Recuerdo el partido de octavos de final del campeonato mundial Italia 90, entre Alemania y Holanda. Dos señores jugadores, dos íconos de sus respectivos equipos, dos profesionales laureados, dos ídolos de la comunidad futbolística mundial se hicieron expulsar porque se escupieron mutuamente los rostros: Rudi Völler y Frank Rijkaard. Fue un espectáculo grotesco, nauseabundo, bajuno… el tipo de trapacería que vería uno en la peor cantina del peor arrabal de la peor ciudad del mundo. Y recuerdo también partidos de la liga mexicana entre el América y el Guadalajara (jugados en el Estadio Azteca) en los que se armó una batalla campal de tal nivel de bestialidad y tan alto voltaje, que los árbitros optaron por expulsar a los 22 jugadores en el terreno de juego. Dos veces he visto este Armagedón futbolero. Todo el terreno de juego se convirtió en un batiburrillo donde se arremolinaban los cuerpos técnicos, los periodistas, los árbitros, los locutores… era una visión surrealista, algo salido del Infierno de Hieronymus Bosch. No hubo una sola llave o golpe de la lucha libre que no fuera puesta en acción. Las escenas quedaron, por supuesto, captadas en las cámaras, y cualquiera puede verlas con no más que merodear por Google.

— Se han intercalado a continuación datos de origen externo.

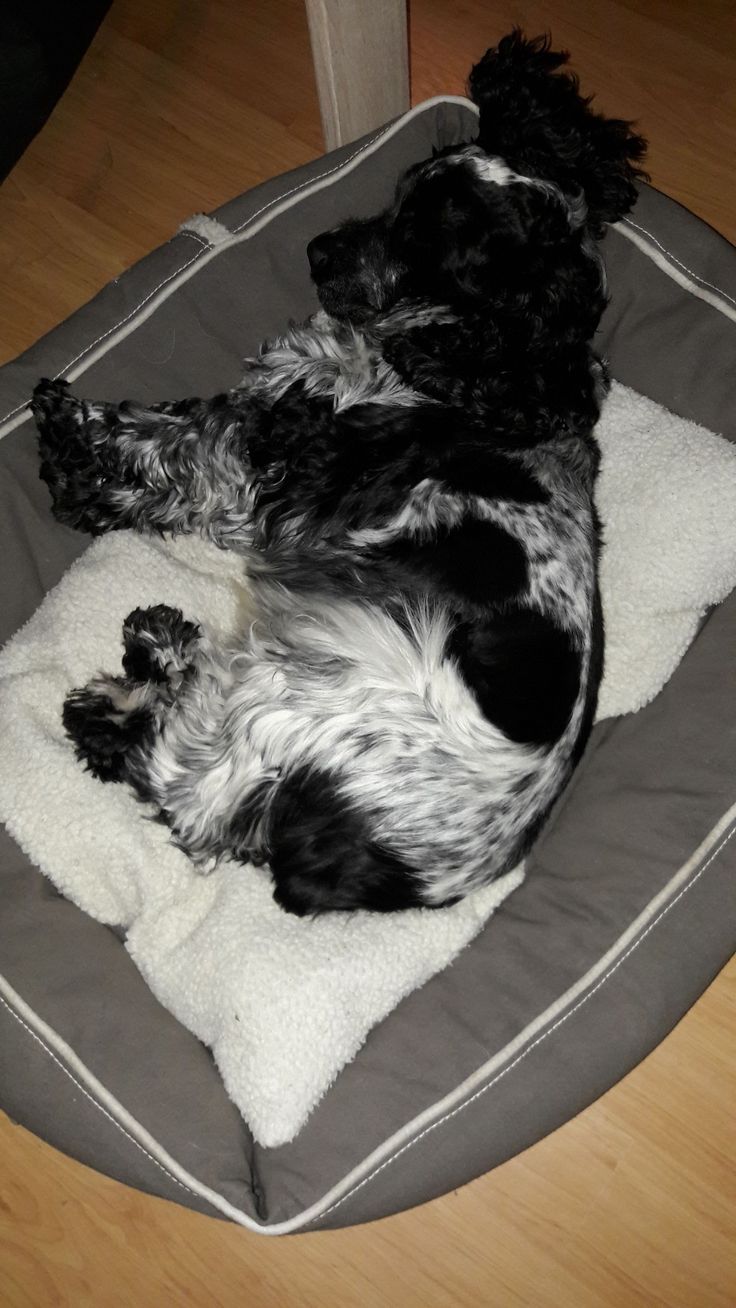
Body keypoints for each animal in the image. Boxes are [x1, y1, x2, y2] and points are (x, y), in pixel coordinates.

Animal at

Pues bien: esto es lo que justamente no tendremos que padecer jamás con el fútbol femenino. Repito: es inmensurable lo que los hombres podrían aprender de la manera en que ellas digieren las sanciones, las amonestaciones, las decisiones erradas del árbitro, las frustraciones, las contrariedades, el fracaso. Estamos hablando de una plataforma ética que se eleva muchos cientos de metros por encima de la del fútbol masculino. Somos criaturitas muy primarias, muy elementales, muy rústicas. En mi personal y honesto sentir, vamos unos cien mil años a la zaga de ellas. Y me gusta, además, poder reconocerlo, y celebrarlo en esta breve reflexión.